**EXERCISE PROMPT**
For this listing, the lines between the one holding "PIN Protection Features" and the one holding "Chi tiết API", inclusive, must be set down exactly.

**DATA UNDER STUDY**

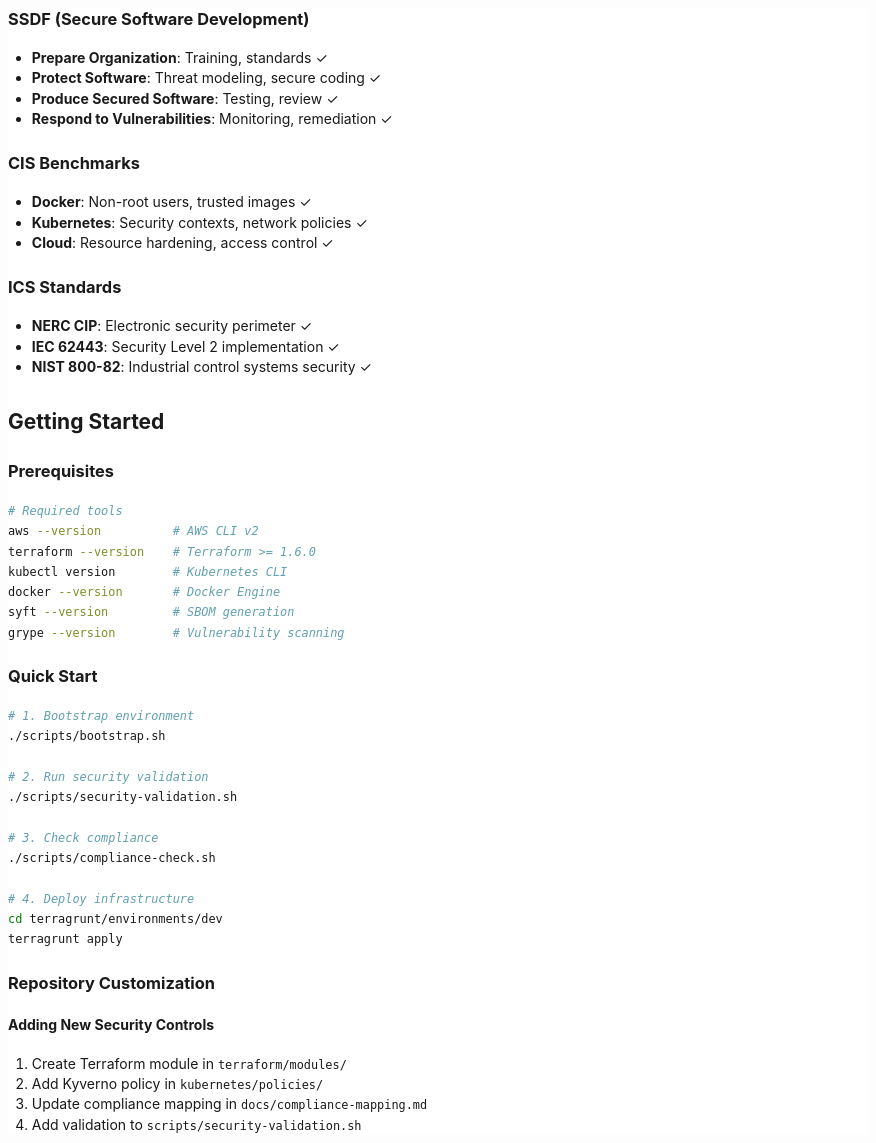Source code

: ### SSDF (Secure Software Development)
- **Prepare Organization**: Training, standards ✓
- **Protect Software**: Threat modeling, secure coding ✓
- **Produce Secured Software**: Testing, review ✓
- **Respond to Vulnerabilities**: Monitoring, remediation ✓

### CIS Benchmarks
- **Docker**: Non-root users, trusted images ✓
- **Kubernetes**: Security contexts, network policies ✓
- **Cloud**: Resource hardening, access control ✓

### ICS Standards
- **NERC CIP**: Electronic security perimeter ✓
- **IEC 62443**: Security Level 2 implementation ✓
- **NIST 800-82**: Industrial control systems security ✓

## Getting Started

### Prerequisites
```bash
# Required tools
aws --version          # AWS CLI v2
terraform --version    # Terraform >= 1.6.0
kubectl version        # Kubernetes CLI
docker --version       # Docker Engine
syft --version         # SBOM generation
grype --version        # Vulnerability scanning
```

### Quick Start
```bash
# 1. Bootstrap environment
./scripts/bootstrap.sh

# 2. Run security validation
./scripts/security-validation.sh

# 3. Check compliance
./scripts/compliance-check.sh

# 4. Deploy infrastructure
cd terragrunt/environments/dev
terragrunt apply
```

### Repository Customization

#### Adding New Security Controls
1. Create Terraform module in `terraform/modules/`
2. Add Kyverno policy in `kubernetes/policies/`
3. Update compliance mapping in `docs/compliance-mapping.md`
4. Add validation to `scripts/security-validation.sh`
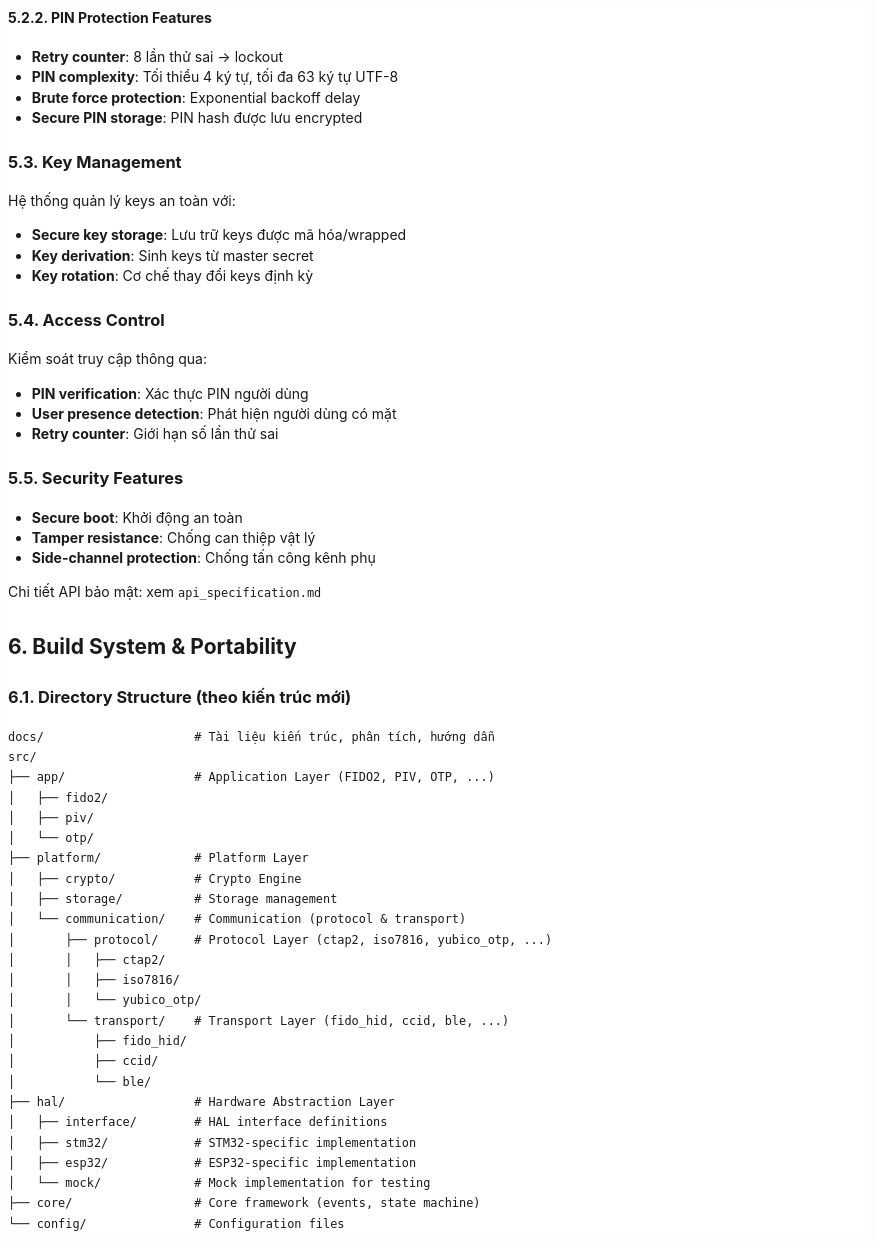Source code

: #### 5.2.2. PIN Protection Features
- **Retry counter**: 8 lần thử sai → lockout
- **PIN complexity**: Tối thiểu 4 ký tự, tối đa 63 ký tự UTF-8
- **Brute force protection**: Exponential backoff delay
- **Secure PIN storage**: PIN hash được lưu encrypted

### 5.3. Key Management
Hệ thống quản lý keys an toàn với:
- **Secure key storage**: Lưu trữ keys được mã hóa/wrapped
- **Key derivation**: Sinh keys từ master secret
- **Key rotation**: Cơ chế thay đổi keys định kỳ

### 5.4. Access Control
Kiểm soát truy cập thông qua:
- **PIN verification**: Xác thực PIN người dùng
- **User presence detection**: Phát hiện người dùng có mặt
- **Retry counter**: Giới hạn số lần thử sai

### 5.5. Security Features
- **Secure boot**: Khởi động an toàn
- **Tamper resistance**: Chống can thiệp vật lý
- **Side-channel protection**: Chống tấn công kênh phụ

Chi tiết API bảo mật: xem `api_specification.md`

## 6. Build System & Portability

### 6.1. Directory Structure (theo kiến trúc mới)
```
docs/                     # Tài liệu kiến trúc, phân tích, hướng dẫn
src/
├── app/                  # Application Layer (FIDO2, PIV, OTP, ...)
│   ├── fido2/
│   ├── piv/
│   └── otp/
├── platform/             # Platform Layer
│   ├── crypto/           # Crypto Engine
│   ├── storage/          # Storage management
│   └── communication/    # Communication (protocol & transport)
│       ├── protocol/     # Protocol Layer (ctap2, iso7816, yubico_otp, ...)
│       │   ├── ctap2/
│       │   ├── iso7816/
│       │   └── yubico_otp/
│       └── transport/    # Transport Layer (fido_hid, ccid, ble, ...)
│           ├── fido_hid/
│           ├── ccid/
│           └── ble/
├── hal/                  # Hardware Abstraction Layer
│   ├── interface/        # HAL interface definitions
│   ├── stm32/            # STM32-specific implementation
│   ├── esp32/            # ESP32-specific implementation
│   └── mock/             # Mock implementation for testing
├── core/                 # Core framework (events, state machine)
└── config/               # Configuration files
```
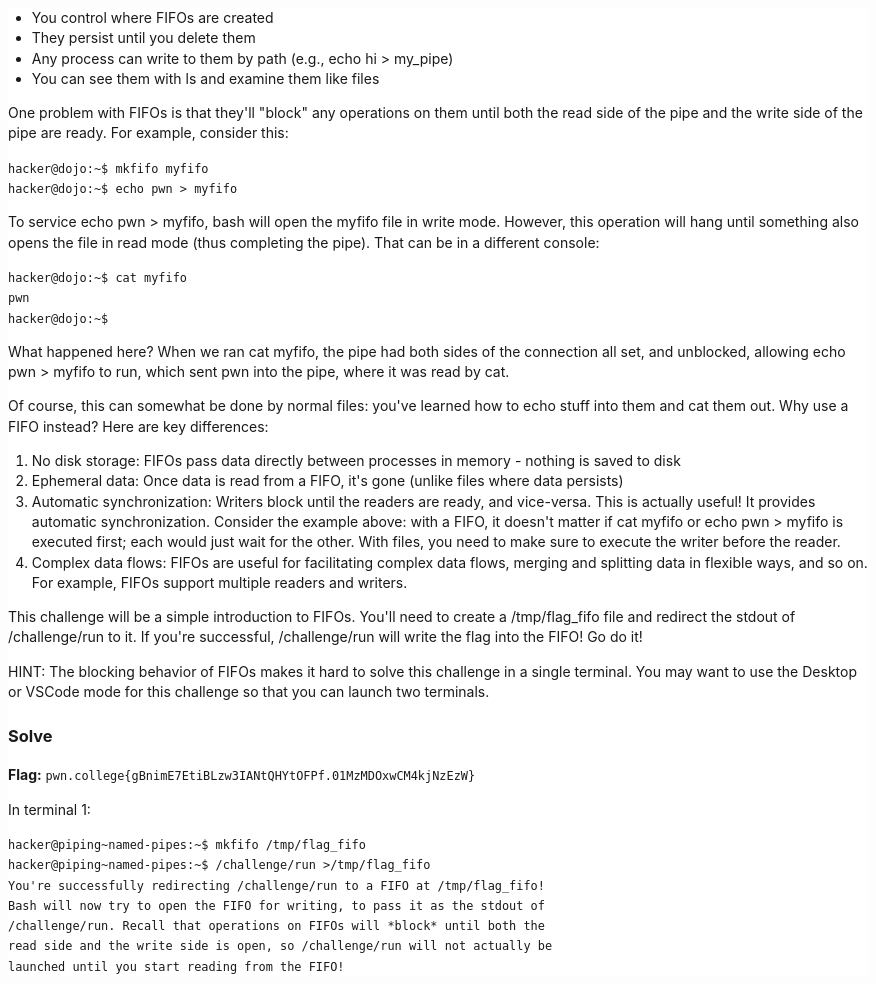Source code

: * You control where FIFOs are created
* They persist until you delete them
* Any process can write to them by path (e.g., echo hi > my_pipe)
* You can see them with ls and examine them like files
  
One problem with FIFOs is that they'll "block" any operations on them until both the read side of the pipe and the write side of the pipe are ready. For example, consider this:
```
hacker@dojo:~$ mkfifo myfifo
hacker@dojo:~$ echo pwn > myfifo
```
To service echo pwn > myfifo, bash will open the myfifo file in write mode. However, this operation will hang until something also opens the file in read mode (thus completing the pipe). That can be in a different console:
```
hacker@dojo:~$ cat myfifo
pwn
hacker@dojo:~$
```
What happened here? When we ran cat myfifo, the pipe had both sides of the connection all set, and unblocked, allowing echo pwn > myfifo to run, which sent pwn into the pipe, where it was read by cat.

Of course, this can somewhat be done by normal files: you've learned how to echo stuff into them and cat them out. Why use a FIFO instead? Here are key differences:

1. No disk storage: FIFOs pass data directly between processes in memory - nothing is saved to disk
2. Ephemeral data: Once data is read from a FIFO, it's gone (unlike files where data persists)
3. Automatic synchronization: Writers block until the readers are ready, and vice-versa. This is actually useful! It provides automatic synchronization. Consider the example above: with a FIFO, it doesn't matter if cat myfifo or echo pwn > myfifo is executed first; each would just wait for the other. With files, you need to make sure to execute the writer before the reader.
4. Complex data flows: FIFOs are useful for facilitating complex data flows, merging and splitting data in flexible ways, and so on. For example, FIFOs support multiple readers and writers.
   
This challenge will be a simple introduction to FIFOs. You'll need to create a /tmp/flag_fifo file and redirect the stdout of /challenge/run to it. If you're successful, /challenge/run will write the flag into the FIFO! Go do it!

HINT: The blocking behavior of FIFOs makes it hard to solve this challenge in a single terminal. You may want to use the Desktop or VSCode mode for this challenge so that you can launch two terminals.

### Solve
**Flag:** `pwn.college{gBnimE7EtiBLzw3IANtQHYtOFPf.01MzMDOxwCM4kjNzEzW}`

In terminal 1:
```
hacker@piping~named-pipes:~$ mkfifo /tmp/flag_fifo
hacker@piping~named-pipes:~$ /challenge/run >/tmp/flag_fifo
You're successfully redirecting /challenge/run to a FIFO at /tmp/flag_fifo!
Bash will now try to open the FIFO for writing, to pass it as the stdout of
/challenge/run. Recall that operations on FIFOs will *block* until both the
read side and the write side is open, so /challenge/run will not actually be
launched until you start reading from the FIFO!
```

**EXERCISE ANSWER**
: #### 5.2.2. PIN Protection Features
- **Retry counter**: 8 lần thử sai → lockout
- **PIN complexity**: Tối thiểu 4 ký tự, tối đa 63 ký tự UTF-8
- **Brute force protection**: Exponential backoff delay
- **Secure PIN storage**: PIN hash được lưu encrypted

### 5.3. Key Management
Hệ thống quản lý keys an toàn với:
- **Secure key storage**: Lưu trữ keys được mã hóa/wrapped
- **Key derivation**: Sinh keys từ master secret
- **Key rotation**: Cơ chế thay đổi keys định kỳ

### 5.4. Access Control
Kiểm soát truy cập thông qua:
- **PIN verification**: Xác thực PIN người dùng
- **User presence detection**: Phát hiện người dùng có mặt
- **Retry counter**: Giới hạn số lần thử sai

### 5.5. Security Features
- **Secure boot**: Khởi động an toàn
- **Tamper resistance**: Chống can thiệp vật lý
- **Side-channel protection**: Chống tấn công kênh phụ

Chi tiết API bảo mật: xem `api_specification.md`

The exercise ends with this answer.